— Begin —
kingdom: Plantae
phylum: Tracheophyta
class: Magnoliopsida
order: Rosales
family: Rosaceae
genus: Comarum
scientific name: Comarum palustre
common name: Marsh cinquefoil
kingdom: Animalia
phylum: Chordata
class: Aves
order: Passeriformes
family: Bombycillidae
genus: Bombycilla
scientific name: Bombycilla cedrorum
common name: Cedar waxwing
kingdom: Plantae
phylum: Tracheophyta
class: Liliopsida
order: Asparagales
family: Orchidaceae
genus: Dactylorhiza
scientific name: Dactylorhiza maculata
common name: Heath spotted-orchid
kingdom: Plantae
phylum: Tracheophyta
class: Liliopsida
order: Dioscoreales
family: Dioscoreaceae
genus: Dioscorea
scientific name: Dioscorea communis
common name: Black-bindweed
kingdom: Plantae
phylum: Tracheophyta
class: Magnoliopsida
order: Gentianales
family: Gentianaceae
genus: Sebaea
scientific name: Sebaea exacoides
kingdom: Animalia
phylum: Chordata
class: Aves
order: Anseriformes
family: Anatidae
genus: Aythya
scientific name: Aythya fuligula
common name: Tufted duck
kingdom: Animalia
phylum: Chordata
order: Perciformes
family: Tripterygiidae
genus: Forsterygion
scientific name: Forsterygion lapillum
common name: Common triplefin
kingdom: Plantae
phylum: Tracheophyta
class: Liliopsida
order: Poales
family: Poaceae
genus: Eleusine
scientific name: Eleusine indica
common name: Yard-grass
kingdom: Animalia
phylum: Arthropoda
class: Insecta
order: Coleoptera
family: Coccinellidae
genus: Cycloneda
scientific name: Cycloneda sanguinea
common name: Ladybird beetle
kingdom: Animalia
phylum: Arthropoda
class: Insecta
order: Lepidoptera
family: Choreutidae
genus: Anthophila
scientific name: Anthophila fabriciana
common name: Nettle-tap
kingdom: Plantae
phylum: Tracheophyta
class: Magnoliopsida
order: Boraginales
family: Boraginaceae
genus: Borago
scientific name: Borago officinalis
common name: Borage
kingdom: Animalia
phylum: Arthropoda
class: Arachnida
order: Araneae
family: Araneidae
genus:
— End —
WHAT YOU SHOULD DO:
Convert every line of the items above into one continuous numbered list, skipping any blank lines.

OUTPUT:
1. kingdom: Plantae
2. phylum: Tracheophyta
3. class: Magnoliopsida
4. order: Rosales
5. family: Rosaceae
6. genus: Comarum
7. scientific name: Comarum palustre
8. common name: Marsh cinquefoil
9. kingdom: Animalia
10. phylum: Chordata
11. class: Aves
12. order: Passeriformes
13. family: Bombycillidae
14. genus: Bombycilla
15. scientific name: Bombycilla cedrorum
16. common name: Cedar waxwing
17. kingdom: Plantae
18. phylum: Tracheophyta
19. class: Liliopsida
20. order: Asparagales
21. family: Orchidaceae
22. genus: Dactylorhiza
23. scientific name: Dactylorhiza maculata
24. common name: Heath spotted-orchid
25. kingdom: Plantae
26. phylum: Tracheophyta
27. class: Liliopsida
28. order: Dioscoreales
29. family: Dioscoreaceae
30. genus: Dioscorea
31. scientific name: Dioscorea communis
32. common name: Black-bindweed
33. kingdom: Plantae
34. phylum: Tracheophyta
35. class: Magnoliopsida
36. order: Gentianales
37. family: Gentianaceae
38. genus: Sebaea
39. scientific name: Sebaea exacoides
40. kingdom: Animalia
41. phylum: Chordata
42. class: Aves
43. order: Anseriformes
44. family: Anatidae
45. genus: Aythya
46. scientific name: Aythya fuligula
47. common name: Tufted duck
48. kingdom: Animalia
49. phylum: Chordata
50. order: Perciformes
51. family: Tripterygiidae
52. genus: Forsterygion
53. scientific name: Forsterygion lapillum
54. common name: Common triplefin
55. kingdom: Plantae
56. phylum: Tracheophyta
57. class: Liliopsida
58. order: Poales
59. family: Poaceae
60. genus: Eleusine
61. scientific name: Eleusine indica
62. common name: Yard-grass
63. kingdom: Animalia
64. phylum: Arthropoda
65. class: Insecta
66. order: Coleoptera
67. family: Coccinellidae
68. genus: Cycloneda
69. scientific name: Cycloneda sanguinea
70. common name: Ladybird beetle
71. kingdom: Animalia
72. phylum: Arthropoda
73. class: Insecta
74. order: Lepidoptera
75. family: Choreutidae
76. genus: Anthophila
77. scientific name: Anthophila fabriciana
78. common name: Nettle-tap
79. kingdom: Plantae
80. phylum: Tracheophyta
81. class: Magnoliopsida
82. order: Boraginales
83. family: Boraginaceae
84. genus: Borago
85. scientific name: Borago officinalis
86. common name: Borage
87. kingdom: Animalia
88. phylum: Arthropoda
89. class: Arachnida
90. order: Araneae
91. family: Araneidae
92. genus:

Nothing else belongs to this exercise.